In a meta-analysis of 221 data sets by Reneman et al., the incidence of 20 most common cancers were studied per 5 unit increase in BMI, corresponding to a 15 kg weight gain in males and 13 kg in females with an average BMI at baseline of 23 kg/m2 [272] (Table 1.8). In men, a 5-point increase in BMI was strongly associated with an increased risk of oesophageal adenocarcinoma and colon cancer, and in women with gallbladder and oesophageal adenocarcinoma. Weaker positive associations (RR < 1.20) were discovered between increased BMI and rectal cancer in men and pancreas and colon cancer in women. The associations for colon cancer were stronger in men than in women. The associations did not differ in studies from Europe, North America and Australia and the Asia Pacific group.

Guh et al. considered overweight and obesity not only as defined by BMI criteria, but also as defined by waist circumference in their meta-analysis [37]. As can be seen in Table 1.2, relative risks in men were higher for colorectal cancer and gallbladder cancer when overweight waist and obese waist were compared by their respective BMIs. For women this was not the case as far as colorectal cancer was concerned.

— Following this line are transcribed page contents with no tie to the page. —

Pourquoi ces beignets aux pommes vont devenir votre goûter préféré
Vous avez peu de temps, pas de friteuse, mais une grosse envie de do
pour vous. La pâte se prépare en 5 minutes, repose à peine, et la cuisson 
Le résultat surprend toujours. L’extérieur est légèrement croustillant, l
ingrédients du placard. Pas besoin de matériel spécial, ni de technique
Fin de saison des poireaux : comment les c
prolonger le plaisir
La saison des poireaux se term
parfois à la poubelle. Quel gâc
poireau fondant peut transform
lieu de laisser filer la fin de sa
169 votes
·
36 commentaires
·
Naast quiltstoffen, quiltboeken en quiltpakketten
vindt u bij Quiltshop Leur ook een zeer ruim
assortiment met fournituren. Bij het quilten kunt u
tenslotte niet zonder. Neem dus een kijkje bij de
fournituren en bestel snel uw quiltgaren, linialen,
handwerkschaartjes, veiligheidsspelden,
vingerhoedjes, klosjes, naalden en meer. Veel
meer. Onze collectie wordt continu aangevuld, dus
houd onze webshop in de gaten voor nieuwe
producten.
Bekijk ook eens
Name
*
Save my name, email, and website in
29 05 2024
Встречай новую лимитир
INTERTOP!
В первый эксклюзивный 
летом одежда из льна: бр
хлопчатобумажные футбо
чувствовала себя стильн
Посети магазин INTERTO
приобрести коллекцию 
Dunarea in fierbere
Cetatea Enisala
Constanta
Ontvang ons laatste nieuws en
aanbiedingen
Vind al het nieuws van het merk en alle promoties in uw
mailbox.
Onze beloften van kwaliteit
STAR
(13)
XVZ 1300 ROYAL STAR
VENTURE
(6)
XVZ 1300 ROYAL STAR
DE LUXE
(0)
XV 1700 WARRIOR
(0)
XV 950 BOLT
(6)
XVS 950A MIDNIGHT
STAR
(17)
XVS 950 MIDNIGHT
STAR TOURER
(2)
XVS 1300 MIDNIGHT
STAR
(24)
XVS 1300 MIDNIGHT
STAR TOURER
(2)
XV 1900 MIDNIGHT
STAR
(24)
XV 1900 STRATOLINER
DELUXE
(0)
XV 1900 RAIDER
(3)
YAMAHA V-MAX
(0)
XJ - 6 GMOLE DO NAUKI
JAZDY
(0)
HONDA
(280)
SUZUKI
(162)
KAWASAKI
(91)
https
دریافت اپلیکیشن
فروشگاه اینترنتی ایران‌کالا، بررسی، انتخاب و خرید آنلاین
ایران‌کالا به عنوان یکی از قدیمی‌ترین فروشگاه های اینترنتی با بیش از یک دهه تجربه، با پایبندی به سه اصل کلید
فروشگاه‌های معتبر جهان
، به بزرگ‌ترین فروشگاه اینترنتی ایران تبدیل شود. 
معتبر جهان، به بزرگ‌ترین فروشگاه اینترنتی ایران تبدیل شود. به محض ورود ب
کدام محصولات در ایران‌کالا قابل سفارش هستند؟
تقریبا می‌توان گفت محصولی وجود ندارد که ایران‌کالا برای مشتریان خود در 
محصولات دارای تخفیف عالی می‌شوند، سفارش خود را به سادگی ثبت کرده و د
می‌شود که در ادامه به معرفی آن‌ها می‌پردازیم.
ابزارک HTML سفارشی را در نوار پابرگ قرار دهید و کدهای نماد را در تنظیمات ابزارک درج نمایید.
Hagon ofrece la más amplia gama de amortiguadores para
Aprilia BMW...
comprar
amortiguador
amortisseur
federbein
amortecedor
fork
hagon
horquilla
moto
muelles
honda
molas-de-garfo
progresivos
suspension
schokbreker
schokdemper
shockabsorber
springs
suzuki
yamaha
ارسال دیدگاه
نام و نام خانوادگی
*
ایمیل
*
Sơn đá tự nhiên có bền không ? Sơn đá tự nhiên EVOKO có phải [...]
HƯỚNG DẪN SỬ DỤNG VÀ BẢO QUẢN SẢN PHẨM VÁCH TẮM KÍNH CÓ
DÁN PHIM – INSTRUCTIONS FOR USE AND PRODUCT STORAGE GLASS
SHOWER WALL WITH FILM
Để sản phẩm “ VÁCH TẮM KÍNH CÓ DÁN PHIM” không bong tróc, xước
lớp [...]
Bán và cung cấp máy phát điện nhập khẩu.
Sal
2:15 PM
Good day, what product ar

1.8.5.3 Implications for Clinical Practice

It is evident that keeping the body weight at a level below BMI 25 kg/m2 can reduce substantially the burden of cancer and also that weight stability, even when it is in the overweight range, is preferable over weight gain. An at least 50% greater risk was only observed in people with a BMI ≥35 kg/m2. In males with a BMI 30–34.9 kg/m2 the RR for cancer death was greater than 50% in liver, gallbladder and non-Hodgkin’s lymphoma; in women this was true for cancer of the gallbladder, breast, uterus and kidneys. Evidence for a reduction in cancer risk by attempts of weight loss by lifestyle measures is lacking. The only available evidence in a prospective, controlled trial comes from the Swedish Obesity Subjects (SOS) study [273]. The SOS study involved 2010 obese subjects who underwent gastric bypass in 13%, gastric banding in 19% and vertical banded gastroplasty in 68%. They were compared with 2037 contemporaneously matched obese controls who received usual care. Over 10 years there was a significantly different mean weight reduction of 19.9 kg in the bariatric group versus a weight gain of 1.3 kg in controls. The risk of incident cancers was reduced by 33% in the whole group (HR 0.67 (0.53/0.85)) but there was clearly a gender-treatment interaction: in women the incidence was significantly lower (HR 0.58 (0.44/0.77)) but there was no effect of surgery in men. With respect to the above-mentioned attributable fractions by overweight and obesity and the impressive reduction when excess weight was halved or wiped out, the adage remains: prevention is the key!